## Source
***************************************
Building Index Files for Astrometry.net
***************************************

Astrometry.net searches the sky using *index files*.  These contain a
set of "stars" (maybe also galaxies), selected so that they are
relatively bright and cover the sky uniformly.  They also contain a
large number of *features* or *quads* that describe the local shape of
sets of (usually four) stars.  Each *feature* points back to the stars
it is composed of.  The Astrometry.net engine works by detecting stars
in your image, and then looking at sets of (usually four) stars,
computing their local shape, and searching in the index files for
features with similar shapes.  For each similar shape that is found,
it retrieves *other* stars in the area and checks whether other
reference stars are aligned with other stars in your image.

While we distribute index files based on the 2MASS and Tycho-2
astrometric catalogs that should work for most purposes, some people
want to use other reference catalogs for their particular purpsose.
This document explains how to build custom index files from a
reference catalog.

## Provided material
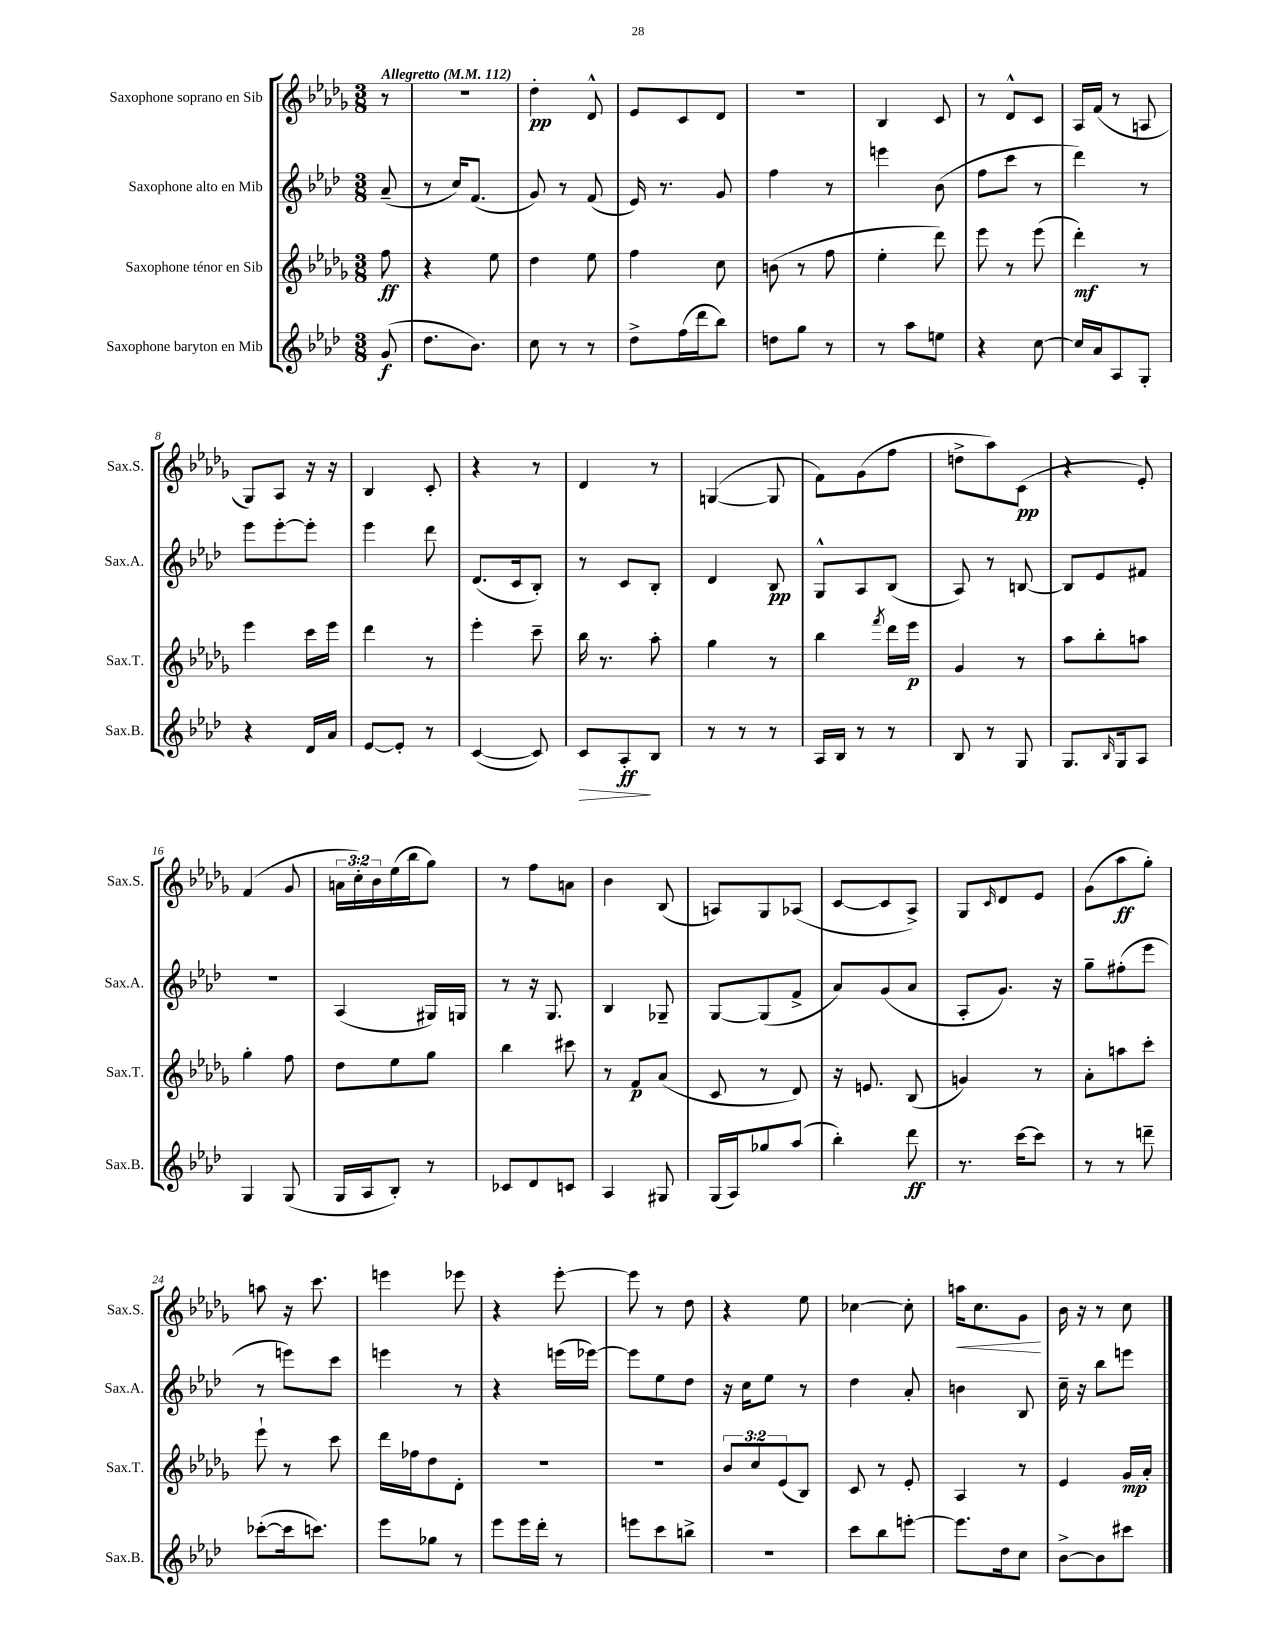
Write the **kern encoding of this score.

## To-do list
a: Write out the passage on Astrometry.net index files, starting with "Astrometry.net searches the" and going on through "in your image.".
b: According to the passage on Astrometry.net index files, which two astrometric catalogs are the distributed index files based on?
c: Give what follows after the last sentence of the passage on Astrometry.net index files.

## Answers for the exercise
a:
Astrometry.net searches the sky using *index files*.  These contain a
set of "stars" (maybe also galaxies), selected so that they are
relatively bright and cover the sky uniformly.  They also contain a
large number of *features* or *quads* that describe the local shape of
sets of (usually four) stars.  Each *feature* points back to the stars
it is composed of.  The Astrometry.net engine works by detecting stars
in your image, and then looking at sets of (usually four) stars,
computing their local shape, and searching in the index files for
features with similar shapes.  For each similar shape that is found,
it retrieves *other* stars in the area and checks whether other
reference stars are aligned with other stars in your image.

b: 2MASS and Tycho-2.

c:
The steps are:
  * :ref:`convert-to-fits`
  * :ref:`prepare-fits`
  * :ref:`hpsplit`
  * :ref:`build-index`
  * :ref:`use`

Here are some pictures of the index-building process itself:

+-------------------------------+----------------------------+----------------------------------------------+
|A reference catalog:           |We lay down a healpix grid: | And select the brightest stars in each cell: |
+-------------------------------+----------------------------+----------------------------------------------+
| .. image:: usnob.jpg          | .. image:: usnob-grid.jpg  | .. image:: cut.png                           |
|  :height: 200px               |  :height: 200px            |  :height: 200px                              |
+-------------------------------+----------------------------+----------------------------------------------+
|And then try to build a 4-star | And again...               | And again, until the sky is densely tiled    |
|feature centered in each cell  |                            | in features.                                 |
+-------------------------------+----------------------------+----------------------------------------------+
| .. image:: quads1b.png        | .. image:: quads2b.png     | .. image:: quads3b.jpg                       |
|  :height: 200px               |  :height: 200px            |  :height: 200px                              |
+-------------------------------+----------------------------+----------------------------------------------+


.. _convert-to-fits:

Convert your reference catalog to FITS tables
=============================================

The Astrometry.net index files are FITS tables, and the index-building
process take FITS tables as inputs.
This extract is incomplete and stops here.